With the decision-making/planning issue resolved, the new managing team sought to reorganize the work specificity of the company. They understood exactly how the work teams functioned and all of their intricacies and complexities. With a little thought, the managers were able to put together a workforce that could perform significantly better jobs. The assembly and installation processes were modified, and departmental communication was enhanced through cross-functional teams. Moreover, since state government did not enforce unionization in the industry, Value Plus, unlike any other company in the industry, was allowed to function without union interference. In turn, union hold-up problems were minimized. Even though employee wage rates were freed from union intervention, they were set to be highly competitive and flexible.

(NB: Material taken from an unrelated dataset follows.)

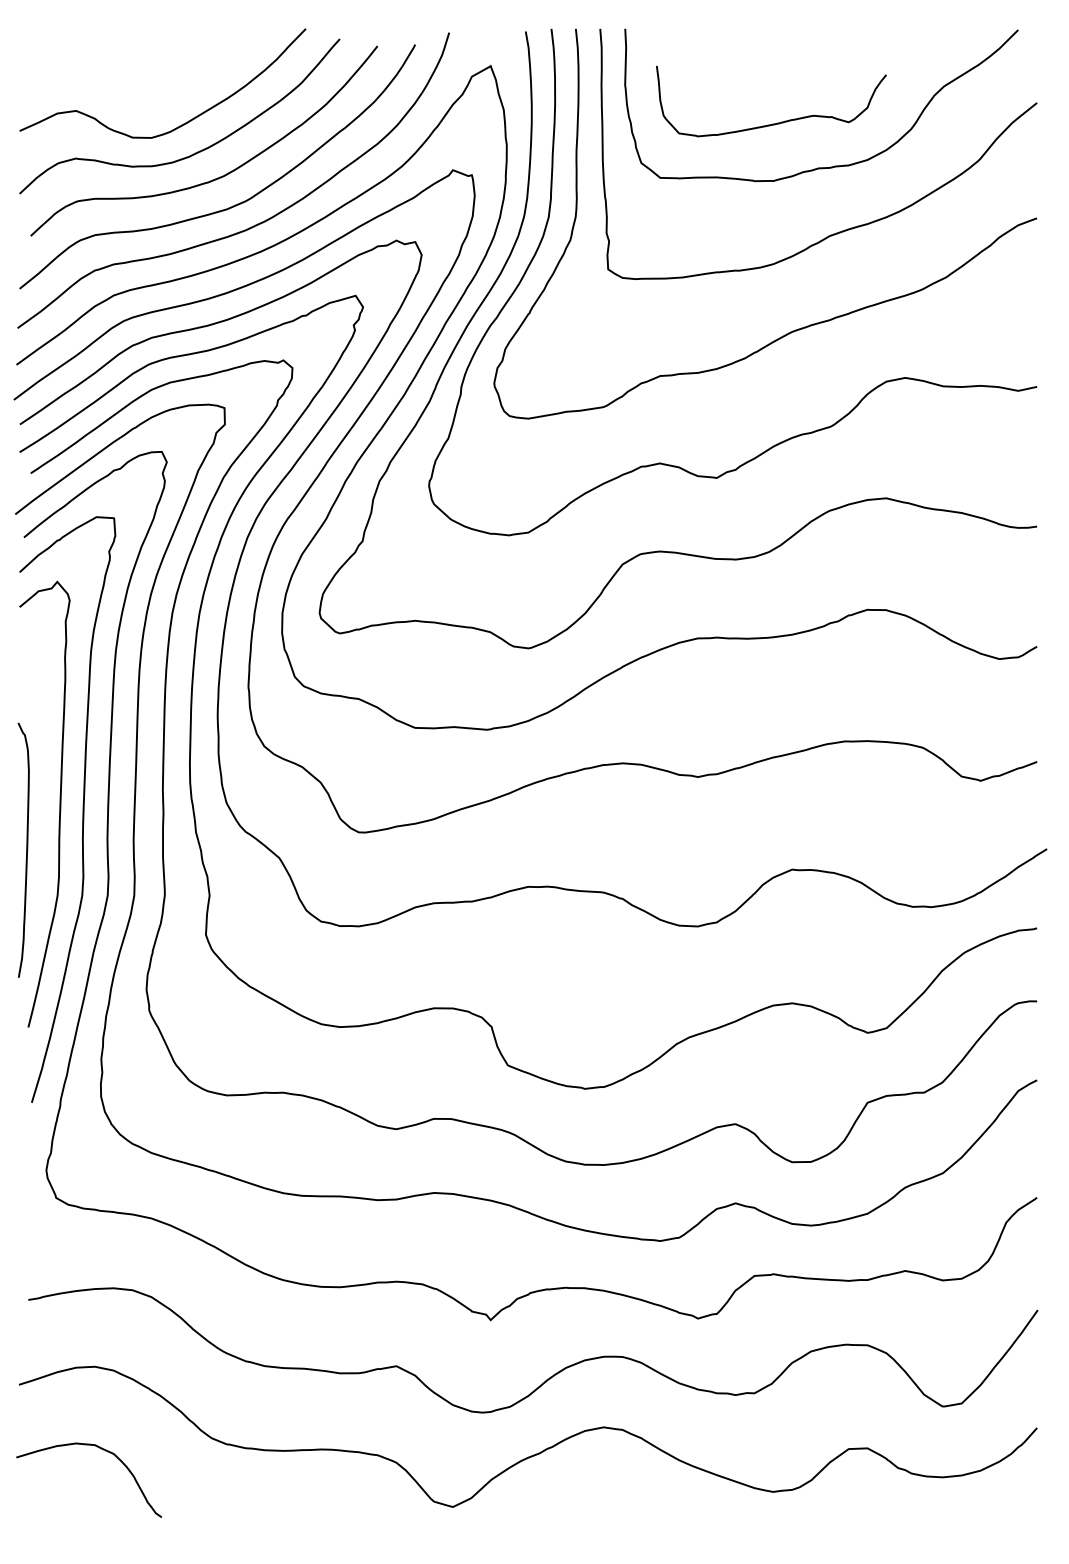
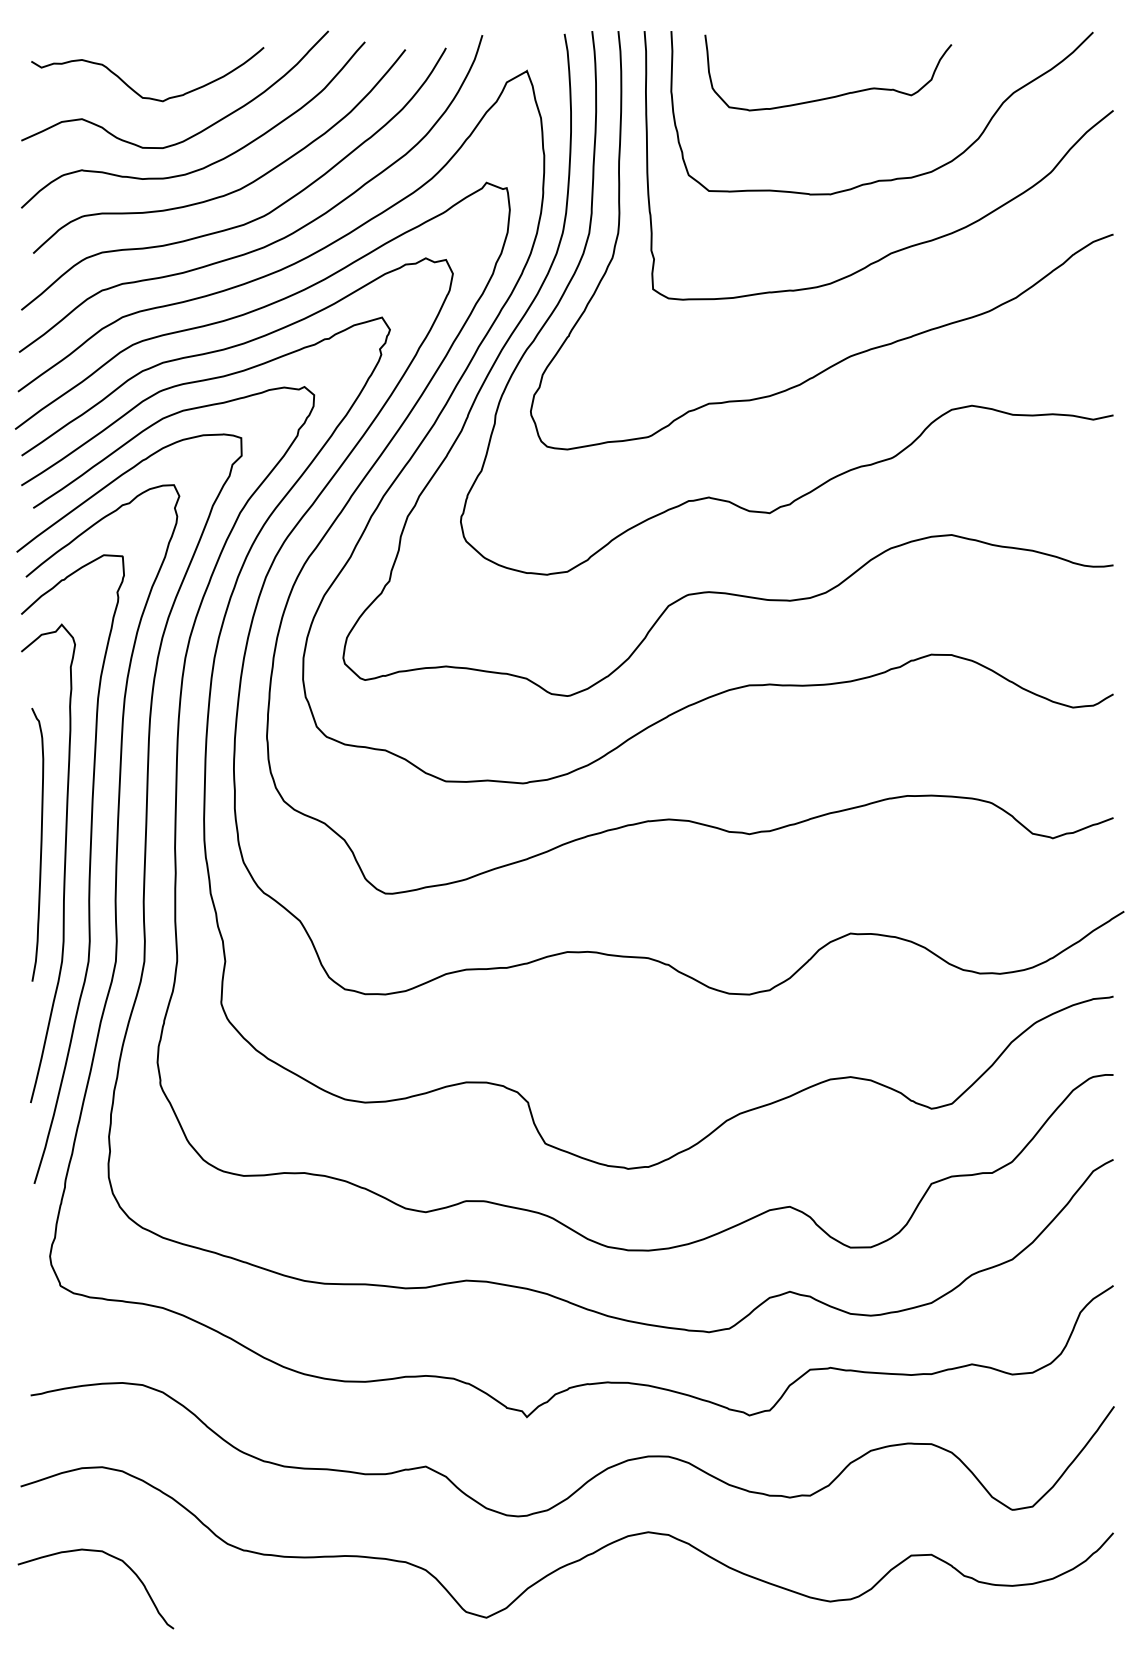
curve: (125, 84) -> (135, 90), added
curve: (778, 122) -> (835, 95), moved
curve: (26, 850) -> (40, 844), moved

Once the union issue was eliminated, employee remuneration could be made job-specific. An incentive-based profit sharing plan was implemented which effectively lowered production costs. Before bidding on a job, management would gather everyone together to decide on its individual worth. Employees then, would receive hourly rates of pay that were significantly lower than those paid out by a unionized competitor.

Greater efficiency of work and lower hourly employee wages substantially reduced production costs. Value Plus was now in a position to bid low on various contracts while still providing equal value to the customer. When the job was complete and the profits generated put through the company, employees would receive their respective shares of any remaining money based upon hours worked and the nature of the activity performed. Ultimately, the non-unionized Value Plus employees would earn more money than their unionized counterparts. This incentive in turn reinforced the morale and productivity of the workers, allowing the company to minimize costs further and distribute even greater profits to all within the company.

Effective planning and decision making models helped to significantly reduce Value Plus management's exposure to risk resulting from not having every piece of information, all the time, about everything (bounded rationality). Consequently, management was able to modify the specific work requirements of the company and thus fulfill their promises to their employees, investors, bankruptcy court, customers and vendors (stakeholders of the company) and, in turn, make it cut-throat competitive. The end result was an operation significantly different from any other in the HVAC industry.